About this exercise: What you give back must match the records below word for word.
§ §
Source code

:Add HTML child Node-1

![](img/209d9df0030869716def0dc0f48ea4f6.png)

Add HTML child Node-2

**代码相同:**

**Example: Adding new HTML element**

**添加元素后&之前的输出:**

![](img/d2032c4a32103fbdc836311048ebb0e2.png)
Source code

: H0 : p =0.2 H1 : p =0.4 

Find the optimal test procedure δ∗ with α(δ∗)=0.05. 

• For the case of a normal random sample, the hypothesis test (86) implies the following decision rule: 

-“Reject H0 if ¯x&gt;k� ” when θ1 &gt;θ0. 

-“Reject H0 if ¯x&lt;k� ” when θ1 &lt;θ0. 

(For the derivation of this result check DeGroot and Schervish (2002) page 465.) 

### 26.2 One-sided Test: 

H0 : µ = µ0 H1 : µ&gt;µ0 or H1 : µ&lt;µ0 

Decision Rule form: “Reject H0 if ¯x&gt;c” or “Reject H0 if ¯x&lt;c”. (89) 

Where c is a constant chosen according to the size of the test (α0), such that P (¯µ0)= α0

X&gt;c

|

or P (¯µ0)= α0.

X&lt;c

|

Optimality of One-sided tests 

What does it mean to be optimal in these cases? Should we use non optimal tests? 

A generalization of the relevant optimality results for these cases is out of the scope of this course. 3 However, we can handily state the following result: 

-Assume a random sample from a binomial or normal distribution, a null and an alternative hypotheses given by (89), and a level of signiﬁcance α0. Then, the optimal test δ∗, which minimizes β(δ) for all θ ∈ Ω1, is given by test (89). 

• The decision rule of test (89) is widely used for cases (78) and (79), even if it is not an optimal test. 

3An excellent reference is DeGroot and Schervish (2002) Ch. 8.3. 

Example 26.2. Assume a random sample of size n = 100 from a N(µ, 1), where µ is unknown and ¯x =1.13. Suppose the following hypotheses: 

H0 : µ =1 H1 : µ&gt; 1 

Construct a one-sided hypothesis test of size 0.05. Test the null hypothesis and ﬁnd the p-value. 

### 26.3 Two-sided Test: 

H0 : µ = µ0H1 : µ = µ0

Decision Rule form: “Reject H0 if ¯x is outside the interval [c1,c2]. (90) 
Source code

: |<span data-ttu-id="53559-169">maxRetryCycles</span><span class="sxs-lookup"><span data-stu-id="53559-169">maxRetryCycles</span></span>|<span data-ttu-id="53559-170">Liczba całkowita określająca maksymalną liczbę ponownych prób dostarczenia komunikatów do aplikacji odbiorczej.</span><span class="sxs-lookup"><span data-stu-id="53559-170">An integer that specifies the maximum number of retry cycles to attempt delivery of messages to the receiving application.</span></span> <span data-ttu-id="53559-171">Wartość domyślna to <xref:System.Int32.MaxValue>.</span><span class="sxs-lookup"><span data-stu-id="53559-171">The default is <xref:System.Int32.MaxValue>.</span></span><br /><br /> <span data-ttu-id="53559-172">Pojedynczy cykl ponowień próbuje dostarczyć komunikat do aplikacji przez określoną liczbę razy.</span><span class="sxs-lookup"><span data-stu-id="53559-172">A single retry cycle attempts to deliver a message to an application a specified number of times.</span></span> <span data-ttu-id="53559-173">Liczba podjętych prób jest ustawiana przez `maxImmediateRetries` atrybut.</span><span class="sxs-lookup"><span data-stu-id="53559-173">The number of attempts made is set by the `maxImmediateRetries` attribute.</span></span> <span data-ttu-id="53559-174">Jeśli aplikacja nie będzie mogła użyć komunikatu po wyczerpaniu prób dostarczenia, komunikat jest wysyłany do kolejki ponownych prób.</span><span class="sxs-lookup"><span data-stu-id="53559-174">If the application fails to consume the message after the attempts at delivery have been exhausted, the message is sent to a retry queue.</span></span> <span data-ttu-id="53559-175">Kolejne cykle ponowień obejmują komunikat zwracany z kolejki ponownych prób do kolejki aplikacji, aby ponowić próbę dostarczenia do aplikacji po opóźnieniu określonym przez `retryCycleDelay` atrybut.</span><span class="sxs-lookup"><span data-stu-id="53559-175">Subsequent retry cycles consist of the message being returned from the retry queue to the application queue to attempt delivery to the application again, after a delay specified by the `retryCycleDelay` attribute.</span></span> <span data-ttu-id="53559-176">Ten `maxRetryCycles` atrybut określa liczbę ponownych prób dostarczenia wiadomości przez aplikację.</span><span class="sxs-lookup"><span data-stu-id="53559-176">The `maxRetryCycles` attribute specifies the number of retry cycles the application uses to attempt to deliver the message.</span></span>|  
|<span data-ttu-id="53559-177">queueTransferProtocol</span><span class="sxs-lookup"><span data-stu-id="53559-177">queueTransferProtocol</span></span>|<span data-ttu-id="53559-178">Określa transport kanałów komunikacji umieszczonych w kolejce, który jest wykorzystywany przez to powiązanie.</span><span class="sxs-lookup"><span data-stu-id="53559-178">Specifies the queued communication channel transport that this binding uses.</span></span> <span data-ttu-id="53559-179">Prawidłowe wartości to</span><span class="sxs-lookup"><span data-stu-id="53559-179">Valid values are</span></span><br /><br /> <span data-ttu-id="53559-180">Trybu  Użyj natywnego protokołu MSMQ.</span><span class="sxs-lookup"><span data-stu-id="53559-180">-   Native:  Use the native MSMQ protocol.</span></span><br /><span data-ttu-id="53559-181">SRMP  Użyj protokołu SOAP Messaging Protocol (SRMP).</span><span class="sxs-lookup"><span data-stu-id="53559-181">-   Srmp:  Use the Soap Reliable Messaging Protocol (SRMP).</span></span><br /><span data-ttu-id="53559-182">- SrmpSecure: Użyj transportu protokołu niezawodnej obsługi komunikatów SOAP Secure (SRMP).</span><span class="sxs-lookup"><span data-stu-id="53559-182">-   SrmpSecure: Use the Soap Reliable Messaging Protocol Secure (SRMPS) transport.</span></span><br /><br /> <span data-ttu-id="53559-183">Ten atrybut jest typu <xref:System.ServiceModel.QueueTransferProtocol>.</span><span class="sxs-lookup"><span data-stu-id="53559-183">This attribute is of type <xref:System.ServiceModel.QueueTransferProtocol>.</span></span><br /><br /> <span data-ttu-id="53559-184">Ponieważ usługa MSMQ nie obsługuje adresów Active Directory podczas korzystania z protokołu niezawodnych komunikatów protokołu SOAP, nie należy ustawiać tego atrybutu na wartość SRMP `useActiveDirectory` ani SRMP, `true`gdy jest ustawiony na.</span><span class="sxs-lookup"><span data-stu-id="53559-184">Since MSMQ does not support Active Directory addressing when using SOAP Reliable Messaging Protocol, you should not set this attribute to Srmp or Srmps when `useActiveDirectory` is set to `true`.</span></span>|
§ §
Result for this task:
Source code

:Add HTML child Node-1

![](img/209d9df0030869716def0dc0f48ea4f6.png)

Add HTML child Node-2

**代码相同:**

**Example: Adding new HTML element**

**添加元素后&之前的输出:**

![](img/d2032c4a32103fbdc836311048ebb0e2.png)
Source code

: H0 : p =0.2 H1 : p =0.4 

Find the optimal test procedure δ∗ with α(δ∗)=0.05. 

• For the case of a normal random sample, the hypothesis test (86) implies the following decision rule: 

-“Reject H0 if ¯x&gt;k� ” when θ1 &gt;θ0. 

-“Reject H0 if ¯x&lt;k� ” when θ1 &lt;θ0. 

(For the derivation of this result check DeGroot and Schervish (2002) page 465.) 

### 26.2 One-sided Test: 

H0 : µ = µ0 H1 : µ&gt;µ0 or H1 : µ&lt;µ0 

Decision Rule form: “Reject H0 if ¯x&gt;c” or “Reject H0 if ¯x&lt;c”. (89) 

Where c is a constant chosen according to the size of the test (α0), such that P (¯µ0)= α0

X&gt;c

|

or P (¯µ0)= α0.

X&lt;c

|

Optimality of One-sided tests 

What does it mean to be optimal in these cases? Should we use non optimal tests? 

A generalization of the relevant optimality results for these cases is out of the scope of this course. 3 However, we can handily state the following result: 

-Assume a random sample from a binomial or normal distribution, a null and an alternative hypotheses given by (89), and a level of signiﬁcance α0. Then, the optimal test δ∗, which minimizes β(δ) for all θ ∈ Ω1, is given by test (89). 

• The decision rule of test (89) is widely used for cases (78) and (79), even if it is not an optimal test. 

3An excellent reference is DeGroot and Schervish (2002) Ch. 8.3. 

Example 26.2. Assume a random sample of size n = 100 from a N(µ, 1), where µ is unknown and ¯x =1.13. Suppose the following hypotheses: 

H0 : µ =1 H1 : µ&gt; 1 

Construct a one-sided hypothesis test of size 0.05. Test the null hypothesis and ﬁnd the p-value. 

### 26.3 Two-sided Test: 

H0 : µ = µ0H1 : µ = µ0

Decision Rule form: “Reject H0 if ¯x is outside the interval [c1,c2]. (90) 
Source code

: |<span data-ttu-id="53559-169">maxRetryCycles</span><span class="sxs-lookup"><span data-stu-id="53559-169">maxRetryCycles</span></span>|<span data-ttu-id="53559-170">Liczba całkowita określająca maksymalną liczbę ponownych prób dostarczenia komunikatów do aplikacji odbiorczej.</span><span class="sxs-lookup"><span data-stu-id="53559-170">An integer that specifies the maximum number of retry cycles to attempt delivery of messages to the receiving application.</span></span> <span data-ttu-id="53559-171">Wartość domyślna to <xref:System.Int32.MaxValue>.</span><span class="sxs-lookup"><span data-stu-id="53559-171">The default is <xref:System.Int32.MaxValue>.</span></span><br /><br /> <span data-ttu-id="53559-172">Pojedynczy cykl ponowień próbuje dostarczyć komunikat do aplikacji przez określoną liczbę razy.</span><span class="sxs-lookup"><span data-stu-id="53559-172">A single retry cycle attempts to deliver a message to an application a specified number of times.</span></span> <span data-ttu-id="53559-173">Liczba podjętych prób jest ustawiana przez `maxImmediateRetries` atrybut.</span><span class="sxs-lookup"><span data-stu-id="53559-173">The number of attempts made is set by the `maxImmediateRetries` attribute.</span></span> <span data-ttu-id="53559-174">Jeśli aplikacja nie będzie mogła użyć komunikatu po wyczerpaniu prób dostarczenia, komunikat jest wysyłany do kolejki ponownych prób.</span><span class="sxs-lookup"><span data-stu-id="53559-174">If the application fails to consume the message after the attempts at delivery have been exhausted, the message is sent to a retry queue.</span></span> <span data-ttu-id="53559-175">Kolejne cykle ponowień obejmują komunikat zwracany z kolejki ponownych prób do kolejki aplikacji, aby ponowić próbę dostarczenia do aplikacji po opóźnieniu określonym przez `retryCycleDelay` atrybut.</span><span class="sxs-lookup"><span data-stu-id="53559-175">Subsequent retry cycles consist of the message being returned from the retry queue to the application queue to attempt delivery to the application again, after a delay specified by the `retryCycleDelay` attribute.</span></span> <span data-ttu-id="53559-176">Ten `maxRetryCycles` atrybut określa liczbę ponownych prób dostarczenia wiadomości przez aplikację.</span><span class="sxs-lookup"><span data-stu-id="53559-176">The `maxRetryCycles` attribute specifies the number of retry cycles the application uses to attempt to deliver the message.</span></span>|  
|<span data-ttu-id="53559-177">queueTransferProtocol</span><span class="sxs-lookup"><span data-stu-id="53559-177">queueTransferProtocol</span></span>|<span data-ttu-id="53559-178">Określa transport kanałów komunikacji umieszczonych w kolejce, który jest wykorzystywany przez to powiązanie.</span><span class="sxs-lookup"><span data-stu-id="53559-178">Specifies the queued communication channel transport that this binding uses.</span></span> <span data-ttu-id="53559-179">Prawidłowe wartości to</span><span class="sxs-lookup"><span data-stu-id="53559-179">Valid values are</span></span><br /><br /> <span data-ttu-id="53559-180">Trybu  Użyj natywnego protokołu MSMQ.</span><span class="sxs-lookup"><span data-stu-id="53559-180">-   Native:  Use the native MSMQ protocol.</span></span><br /><span data-ttu-id="53559-181">SRMP  Użyj protokołu SOAP Messaging Protocol (SRMP).</span><span class="sxs-lookup"><span data-stu-id="53559-181">-   Srmp:  Use the Soap Reliable Messaging Protocol (SRMP).</span></span><br /><span data-ttu-id="53559-182">- SrmpSecure: Użyj transportu protokołu niezawodnej obsługi komunikatów SOAP Secure (SRMP).</span><span class="sxs-lookup"><span data-stu-id="53559-182">-   SrmpSecure: Use the Soap Reliable Messaging Protocol Secure (SRMPS) transport.</span></span><br /><br /> <span data-ttu-id="53559-183">Ten atrybut jest typu <xref:System.ServiceModel.QueueTransferProtocol>.</span><span class="sxs-lookup"><span data-stu-id="53559-183">This attribute is of type <xref:System.ServiceModel.QueueTransferProtocol>.</span></span><br /><br /> <span data-ttu-id="53559-184">Ponieważ usługa MSMQ nie obsługuje adresów Active Directory podczas korzystania z protokołu niezawodnych komunikatów protokołu SOAP, nie należy ustawiać tego atrybutu na wartość SRMP `useActiveDirectory` ani SRMP, `true`gdy jest ustawiony na.</span><span class="sxs-lookup"><span data-stu-id="53559-184">Since MSMQ does not support Active Directory addressing when using SOAP Reliable Messaging Protocol, you should not set this attribute to Srmp or Srmps when `useActiveDirectory` is set to `true`.</span></span>|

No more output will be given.